### Problemi ed esercizi:
A - Traduci in inglese questa frase dell'estratto sulla maglia di Michele Scarponi: "Ed è proprio il Museo, insieme al Comitato del Velodromo Vigorelli e a Upcycle, che ha organizzato la pedalata non competitiva e la concomitante donazione della maglia."
B - Riscrivi in forma più breve il paragrafo dell'estratto sulla maglia di Michele Scarponi che inizia con "Michele Scarponi, Team Astana", mantenendo i fatti principali.
C - Prosegui l'estratto sulla pedalata Vigorelli – Ghisallo e sulla maglia di Michele Scarponi, partendo dopo l'ultima frase riportata.

29 Ottobre 2017, un grazie particolare a Caterina Vacchi e Simone Centemero, che hanno partecipato alla manifestazione fornendo testo e foto per questo articolo che unisce passione ed emozioni.

Michele Scarponi, Team Astana: anche chi non è ciclista, non può non conoscere Michele Scarponi, atleta prematuramente scomparso nell’Aprile del 2017 investito da un furgone durante un allenamento e che ha lasciato un enorme vuoto nel ciclismo italiano. E proprio uno dei suoi gruppi di fan più attivo, il Michele Scarponi sempre nel cuore, ha consegnato oggi, nelle mani del Presidente del Museo, Antonio Molteni, la maglia di Michele Scarponi, che la famiglia ha donato.

“E’ stato un gesto dettato dal cuore” dice Marcella Scotti, fondatrice del gruppo. “Durante un viaggio a Filottrano, lo scorso settembre, abbiamo avuto il piacere di incontrare la mamma e il papà di Michele, che ci hanno accolto a braccia aperte”, continua Mario Ciceri, amministatore del gruppo “e che hanno risposto subito positivamente alla nostra richiesta della maglia. Credevamo fosse importante che Michele fosse anche qui, dentro il nostro museo, dove ci sono le maglie di tanti campioni del ciclismo, da Moser a Savoldelli”.

 

Ed è proprio il Museo, insieme al Comitato del Velodromo Vigorelli e a Upcycle, che ha organizzato la pedalata non competitiva e la concomitante donazione della maglia.

“La Vigorelli – Ghisallo è ormai arrivata alla sua terza edizione, è nata per dare visibilità ai due monumenti storici del ciclismo italiano” ci dice Carola Gentilini, direttrice del Museo del Ciclismo. “E’ l’evento che per noi chiude la stagione ciclistica e che si colloca idealmente tra il compleanno del Museo (14 ottobre ndr) e quello del Vigorelli (28 ottobre ndr). Il Museo fornisce l’appoggio logistico per l’arrivo e a tutti i partecipanti è offerta la visita gratuita. Quest’anno siamo particolarmente felici e orgogliosi di aver potuto far coincidere la pedalata con l’evento legato alla maglia di Michele Scarponi, offrendo ad un momento così toccante il pubblico giusto: i ciclisti”.

### Dati forniti:

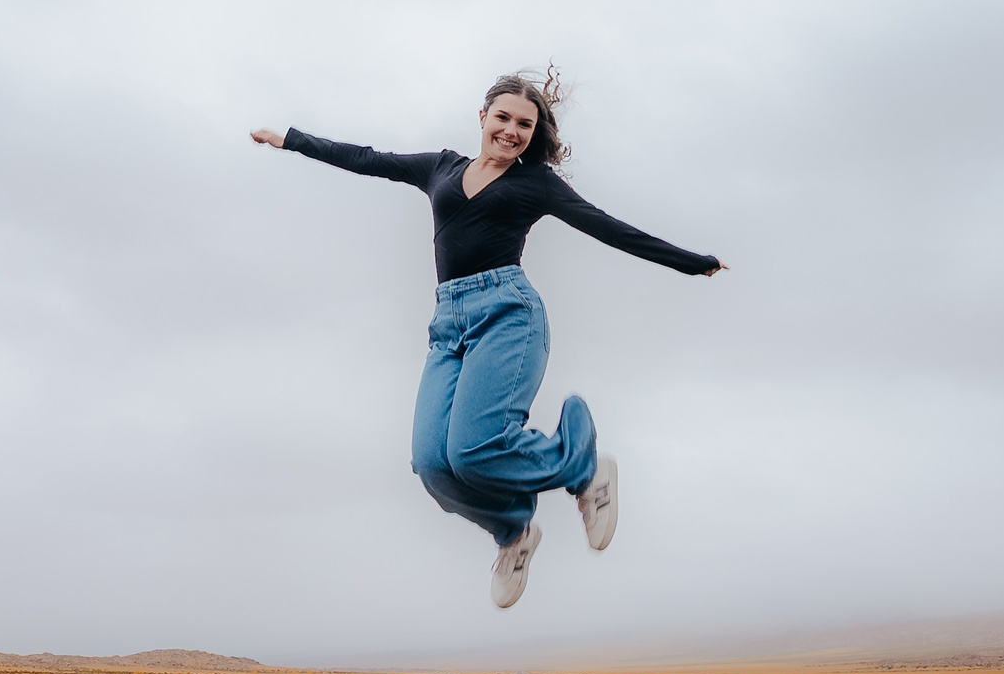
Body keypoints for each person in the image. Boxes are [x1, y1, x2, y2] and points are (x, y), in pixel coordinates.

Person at [252, 71, 725, 608]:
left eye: (525, 124)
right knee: (433, 464)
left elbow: (609, 227)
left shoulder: (536, 183)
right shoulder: (441, 168)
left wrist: (695, 264)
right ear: (482, 118)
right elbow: (368, 159)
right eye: (503, 117)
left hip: (507, 313)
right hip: (448, 325)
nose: (511, 131)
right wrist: (291, 140)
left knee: (472, 449)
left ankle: (583, 465)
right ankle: (513, 529)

### Risposte fornite:
A - And it was the Museum itself, together with the Vigorelli Velodrome Committee and Upcycle, that organized the non-competitive ride and the concurrent donation of the jersey.

B - Michele Scarponi, corridore del Team Astana noto anche a chi non segue il ciclismo, è morto nell'aprile 2017, investito da un furgone durante un allenamento, lasciando un grande vuoto nel ciclismo italiano. Oggi il gruppo di fan "Michele Scarponi sempre nel cuore" ha consegnato al presidente del Museo, Antonio Molteni, la sua maglia, donata dalla famiglia.

C -
 

Anche Barbara Bonori, socia di Upcycle, la società dietro al Milano Bike Café, ci parla di argomenti che toccano il cuore dei ciclisti, di “cultura del pedale”, di volontà e sostegno a monumenti così importanti della nostra cultura sportiva. “Milano Bike Café e Upcycle sono dentro quest’avventura della Vigorelli-Ghisallo sin dalla prima edizione. Un’iniziativa nata quasi per caso” ci racconta “perché nell’ambiente del ciclismo lombardo, in fondo, non siamo tantissimi e ci conosciamo tutti. E quando i valori che ti accomunano sono gli stessi: vita sana, sport e amore per il pedale, le iniziative importanti, quelle vere, nascono spontaneamente. La realtà di Upcycle Bike Café nasce, nel 2013, dallo spirito imprenditorale di un “gruppo di amici di bici” ed è uno spazio in cui si mangia, si parla e si pedala”, continua Barbara che trasmette fisicamente e verbalmente l’amore per questo sport.

E la stessa dedizione la sentiamo nelle parole di Daniele d’Aquila, portavoce del Comitato del Velodromo Vigorelli. “Pensa che 3 anni fa l’iniziativa è nata dal fatto che eravamo in difficoltà. Noi perché il Vigorelli era chiuso e sembrava non ci fosse futuro per il velodromo e il Museo perché stava attraversando un complicato momento per mancanza di fondi. Ci siamo uniti per sensibilizzare l’opinione pubblica e, anche ora, che invece la situazione è migliorata per entrambi, questa pedalata è rimasta così nel cuore dei ciclisti che continua ad avere un enorme successo”. 350 partecipanti per questa edizione 2017, che si sono iscritti online o direttamente al Milano Bike Cafè. “Ma abbiamo dovuto chiudere le iscrizioni ad un certo punto, se no saremmo stati troppi”, ci dice ancora Daniele, che promette, per l’edizione 2018 una più ampia disponibilità di posti per questo inno all’italianità ciclista.

E a proposito di italianità, il nuovissimo sponsor di questa edizione è Titici. Azienda ciclista tutta italiana con sede a Asola (Mantova) e attiva nel settore sin dagli anni 60, ma fondamentalmente rimasta nell’ombra per aver sempre fornito telai di altissima qualità a terzi. Dal 2017 l’azienda è stata parzialmente acquisita dal socio di maggioranza di X-Bionic e ha deciso di lanciarsi come marchio indipendente sia a livello nazionale che internazionale. Le bici di Titici hanno decisamente carattere dal punto di vista estetico e promettono di essere particolarmente prestanti e confortevoli.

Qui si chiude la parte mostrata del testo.